Solche Risikogruppen gehörten jedoch zu jenen, die mit höchster Priorität in der ersten Jahreshälfte geimpft wurden. Ihr Impfschutz nimmt nun als erstes ab. Wie lange das dauert, ist individuell unterschiedlich und hängt von vielen Faktoren ab - auch vom eingesetzten Impfstoff. Hohes Alter, Vorerkrankungen oder ein geschwächtes Immunsystem können auch dazu führen, dass erst gar kein ausreichendes Niveau an Antikörpern aufgebaut werden kann.
Die aktuelle Empfehlung der Ständigen Impfkommission nennt einen optimalen Auffrischungszeitpunkt "frühestens sechs Monate nach Abschluss der Grundimmunisierung". Eine Unterscheidung zwischen verschiedenen Altersgruppen gibt es bislang nicht.
- "Impfen ist erste Bürgerpflicht"
Impfen und Kontaktreduzierung seien "erste Bürgerpflicht", um der vierten Corona-"Monsterwelle" zu entkommen, warnt Infektiologe Wendtner bei ZDFheute.
Inzidenzen der Ungeimpften um ein Vielfaches höher
Niedrige Impfquoten gehen in Deutschland aktuell mit hohen Inzidenzen einher. Das genau zu untersuchen, ist kompliziert, da die Impfquoten anders als die Neuinfektionen weiterhin nicht Wohnort-spezifisch erfasst werden.
Viele Bundesländer veröffentlichen jedoch einmal wöchentlich eine Gegenüberstellung der Inzidenzen von Geimpften und Ungeimpften. Im Hotspot Sachsen sind die Werte besonders eindeutig: Bei den Geimpften sank die Inzidenz in den vergangenen sieben Tagen sogar von 140,6 auf 72,8. Bei den Ungeimpften stieg sie von 907,4 auf 1.388,5.
Je umfassender das Virus in der Gesellschaft zirkuliert, desto häufiger wird auch der Impfschutz auf die Probe gestellt.
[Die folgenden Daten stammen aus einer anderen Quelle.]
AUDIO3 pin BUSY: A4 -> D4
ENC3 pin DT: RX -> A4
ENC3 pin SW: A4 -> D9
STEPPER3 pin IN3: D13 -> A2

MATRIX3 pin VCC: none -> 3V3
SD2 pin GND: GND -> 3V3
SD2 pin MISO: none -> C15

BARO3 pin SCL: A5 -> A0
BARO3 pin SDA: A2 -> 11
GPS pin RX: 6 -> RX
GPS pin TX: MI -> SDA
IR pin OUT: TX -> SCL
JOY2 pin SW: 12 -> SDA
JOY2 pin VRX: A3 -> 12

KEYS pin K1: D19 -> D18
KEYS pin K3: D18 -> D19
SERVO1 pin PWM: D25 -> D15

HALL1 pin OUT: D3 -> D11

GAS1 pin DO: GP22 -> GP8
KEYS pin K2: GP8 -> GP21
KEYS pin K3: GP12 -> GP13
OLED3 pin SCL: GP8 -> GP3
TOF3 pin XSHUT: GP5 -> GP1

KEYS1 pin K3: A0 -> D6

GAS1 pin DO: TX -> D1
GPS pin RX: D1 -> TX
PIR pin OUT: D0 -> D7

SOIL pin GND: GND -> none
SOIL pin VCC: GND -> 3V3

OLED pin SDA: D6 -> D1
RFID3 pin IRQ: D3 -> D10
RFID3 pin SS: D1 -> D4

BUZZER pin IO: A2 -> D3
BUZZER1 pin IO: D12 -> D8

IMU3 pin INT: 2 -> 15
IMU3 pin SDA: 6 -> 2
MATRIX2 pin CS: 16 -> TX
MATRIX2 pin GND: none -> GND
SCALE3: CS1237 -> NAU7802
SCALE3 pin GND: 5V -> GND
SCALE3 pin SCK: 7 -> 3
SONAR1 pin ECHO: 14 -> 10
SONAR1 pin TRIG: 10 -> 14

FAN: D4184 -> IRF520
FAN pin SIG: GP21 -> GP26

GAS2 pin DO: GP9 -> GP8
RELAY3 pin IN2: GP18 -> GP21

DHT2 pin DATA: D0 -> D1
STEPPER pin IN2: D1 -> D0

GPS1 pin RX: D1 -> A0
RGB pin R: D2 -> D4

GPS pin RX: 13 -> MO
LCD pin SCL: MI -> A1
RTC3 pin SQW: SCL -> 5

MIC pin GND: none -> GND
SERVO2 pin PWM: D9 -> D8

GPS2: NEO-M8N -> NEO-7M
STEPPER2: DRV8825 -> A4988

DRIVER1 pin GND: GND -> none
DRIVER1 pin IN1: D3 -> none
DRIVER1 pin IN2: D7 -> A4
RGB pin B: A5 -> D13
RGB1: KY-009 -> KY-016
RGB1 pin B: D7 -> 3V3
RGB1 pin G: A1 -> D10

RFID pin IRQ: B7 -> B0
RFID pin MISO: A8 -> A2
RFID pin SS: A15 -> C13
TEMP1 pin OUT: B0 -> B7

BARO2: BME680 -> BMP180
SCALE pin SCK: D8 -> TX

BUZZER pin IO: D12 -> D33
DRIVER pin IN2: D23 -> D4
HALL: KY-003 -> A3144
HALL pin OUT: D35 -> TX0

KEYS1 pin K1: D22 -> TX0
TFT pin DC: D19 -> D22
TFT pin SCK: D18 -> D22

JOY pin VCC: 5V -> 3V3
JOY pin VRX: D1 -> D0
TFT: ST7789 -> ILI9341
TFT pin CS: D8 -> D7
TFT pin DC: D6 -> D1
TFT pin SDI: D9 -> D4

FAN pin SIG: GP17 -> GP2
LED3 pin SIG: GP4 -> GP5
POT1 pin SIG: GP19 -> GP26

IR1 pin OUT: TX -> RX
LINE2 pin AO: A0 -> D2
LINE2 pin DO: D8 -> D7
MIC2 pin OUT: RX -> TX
Die höhere Ansteckbarkeit der Delta-Variante tut ihr Übriges. Es kommt zu mehr und mehr Impfdurchbrüchen. So gefährden Impfverweigerer nicht nur sich selbst, sondern auch jene, die sich haben impfen lassen. Die viel beschworene Herdenimmunität kann sich nicht einstellen.
Booster-Impfungen sind Wettlauf gegen die Zeit
Nachhaltigen Schutz bieten darum nur umfassende Auffrischungsimpfungen.
Der Schutz vor einem schweren Verlauf sei nach vorliegenden Daten sogar effektiver als der kurz nach der zweiten Impfung. "Und auch der Schutz vor Ansteckung und Weitergabe einer Infektion ist sehr ausgeprägt und deutlich besser als bei Geimpften ohne die Auffrischung", sagte Zeeb.
Das Boostern ist jedoch ein Wettlauf gegen die Zeit: Kann die Kampagne mit den Impftempo von April und Juni nicht gleichziehen, damals gab es mehr als 300.000 Erstimpfungen pro Tag, so geht jeden Tag ein Teil des Impfschutzes in der Gesellschaft verloren.